Welcome to the beginning of my new series on the blog. A wee look at things to do in and around Scotland. I spend most of my weekends exploring different parts of this beautiful country and considering I take a camera with me everywhere, I thought I’d share them so that if you are ever visiting Scotland you will have an idea of different things to do other than the traditional touristy things.
Since I was a small child, I have always loved going to the market. Growing up in Edinburgh, one of my fondest memories is going along to Ingilston Market with my mum to see what bargain beanies baby I could get while also looking forward to my burger I would beg my mum for and then never manage to finish.
Then when we moved to Perth, and we had the farmers market. So every first Saturday of every month after dancing, I would take myself down to Perth high street taking samples of every single thing I could get. Also, fun fact, I met Prince Charles at that market and was on the front page of two of Perthshires biggest newspapers with him. I then managed to trick friends that I was going to the royal wedding, lol.
Anyway, this story. The other day when I was on my lunch break I decided to see what markets there were in and around the Glasgow area. Because we have all heard of the Barras, but I was sure there had to be more. And guess what, there are.
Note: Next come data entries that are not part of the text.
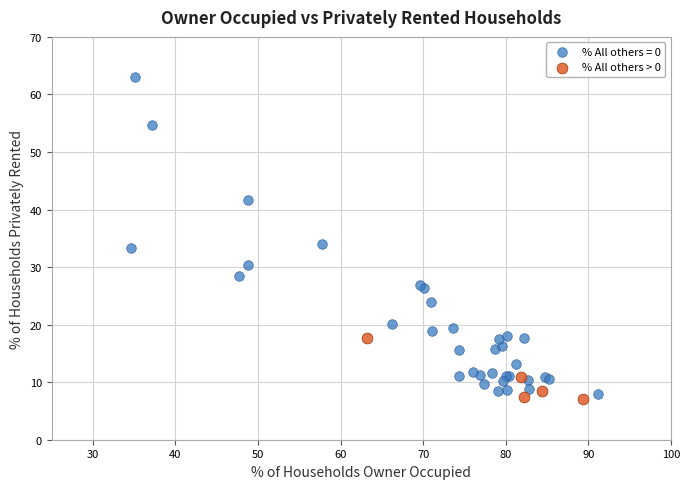

Which series has the largest Y range (max minus min)?

% All others = 0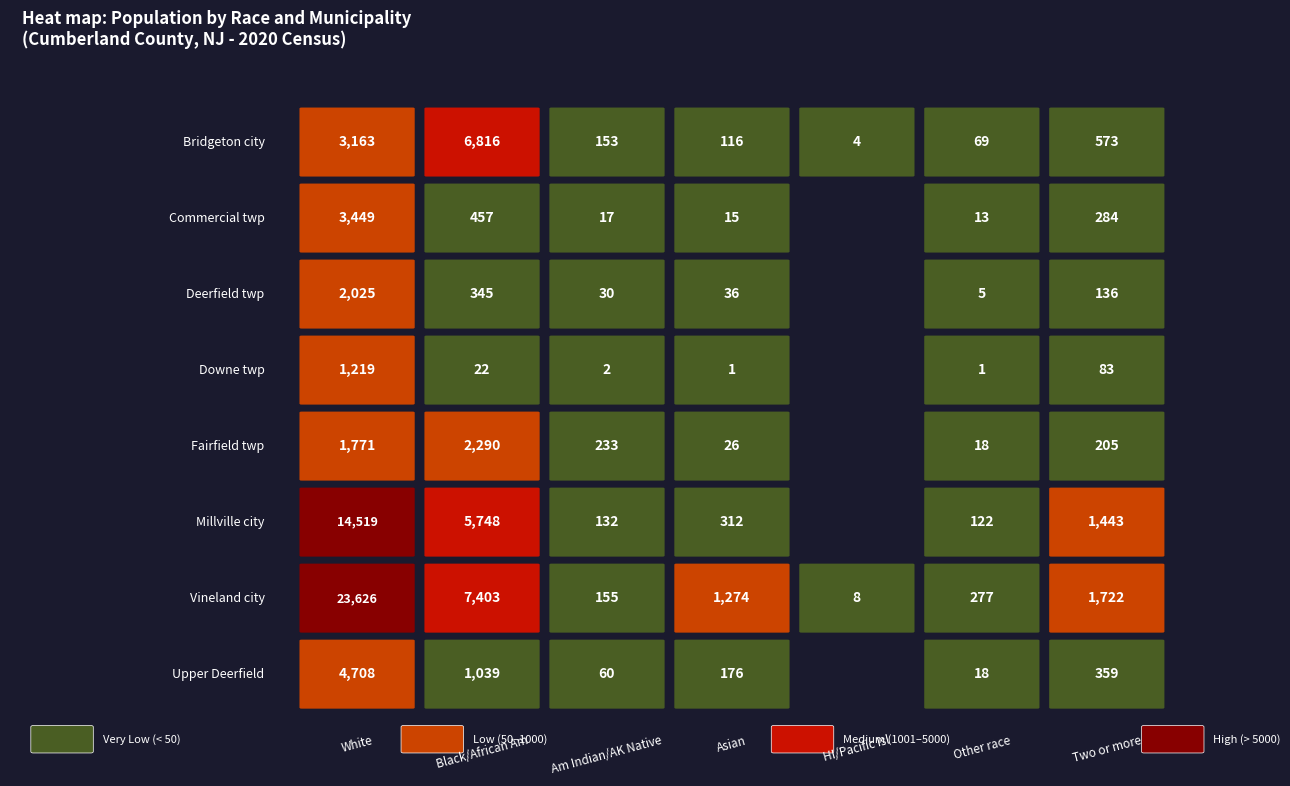

Rank the series by their maximum value, from lowest to highest.

Downe twp, Deerfield twp, Fairfield twp, Commercial twp, Upper Deerfield, Bridgeton city, Millville city, Vineland city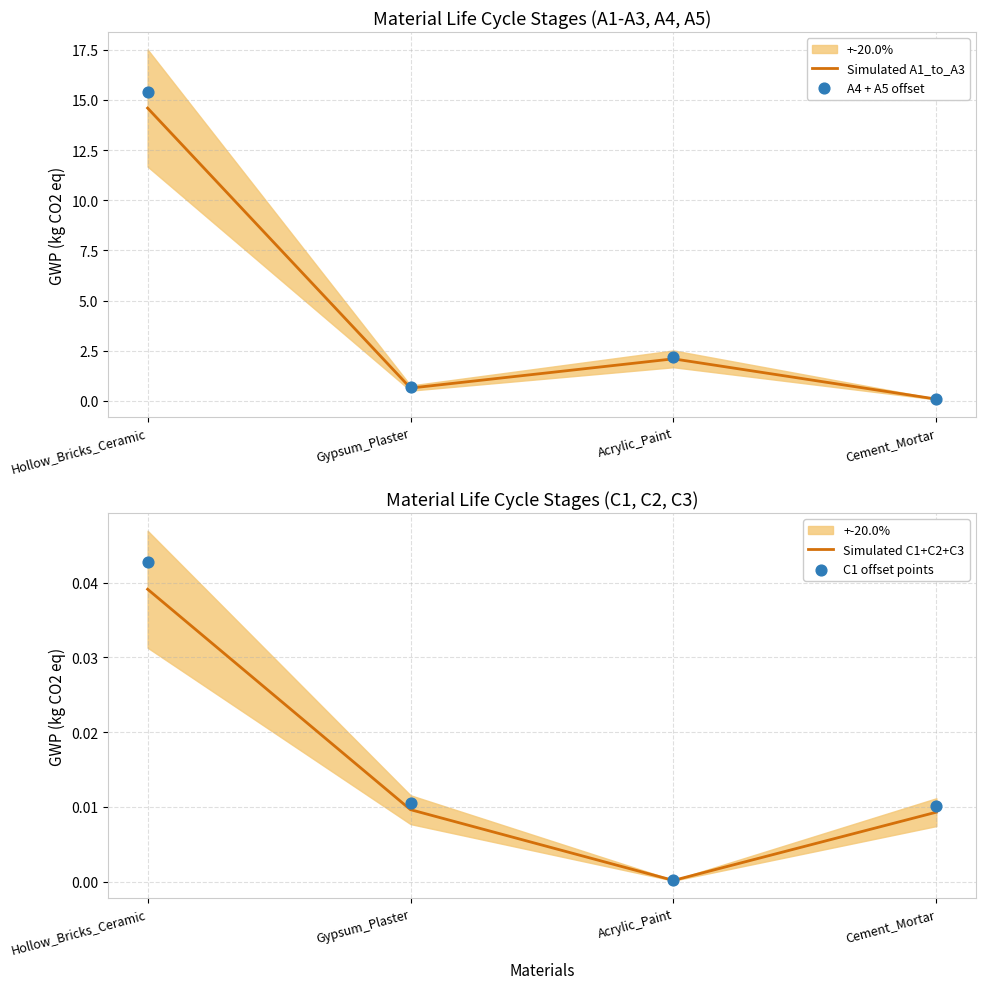

Which series has the widest spread of Y values?

A4 + A5 offset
This week we decided to go along to Queens Park, mainly because I love it around there and I wanted to see some dogs, but also because it looked amazing. Turns out, it isn’t that busy or big when it is raining. So rainy in fact that your umbrella gets caught up in a windy tangle. Nevertheless, it was still fantastic.
There were stalls filled with food and the smells flowed through me like I needed to buy each and every thing there. Don’t worry I didn’t. Mainly because it’s the week before pay day, but also because I couldn’t possibly eat that amount of food. There were two stalls that really caught Greg and I, for two reason. First the smells and second the wonderful salespeople at the other side of the stalls.
The Indian food we tried was incredible. Although cold, it was like no other I have ever tried. The woman there told me it is old recipes she was taught as a child and that they are traditional home cooked meals. We dipped out nans in and tasted three of the six or seven that were there and holy moly – the flavours were incredible. It was as if there were fireworks in my mouth of flavour after flavour. Sadly though, we didn’t buy any.
Instead, we went to my favourite of the stalls – the French stall. Filled with olives, pesto, sundried tomatoes, garlic and bread. So of course we tried everything with the kind guy repeating that the French don’t look and buy, they taste. He chopped more cheese for us and told us different mixes of things to try. And then we ended up buying lots of bits and bobs and going home and creating a picnic.
Overall – a success. And a beautiful one at that. So how do you get there? There are two options. You can either get the train to Crossmyloof (great name FYI) or you can the train to Queens Park and then wander through the beautiful park (filled with so many dogs by the way) and stumble across it.
There is also a lot to do in and around that area. There are loads of cafes, including the Gladrags Cafe and shop that you can visit as well as a number of charity shops filled with amazing bargains and goodies that you just wouldn’t find in the city centre.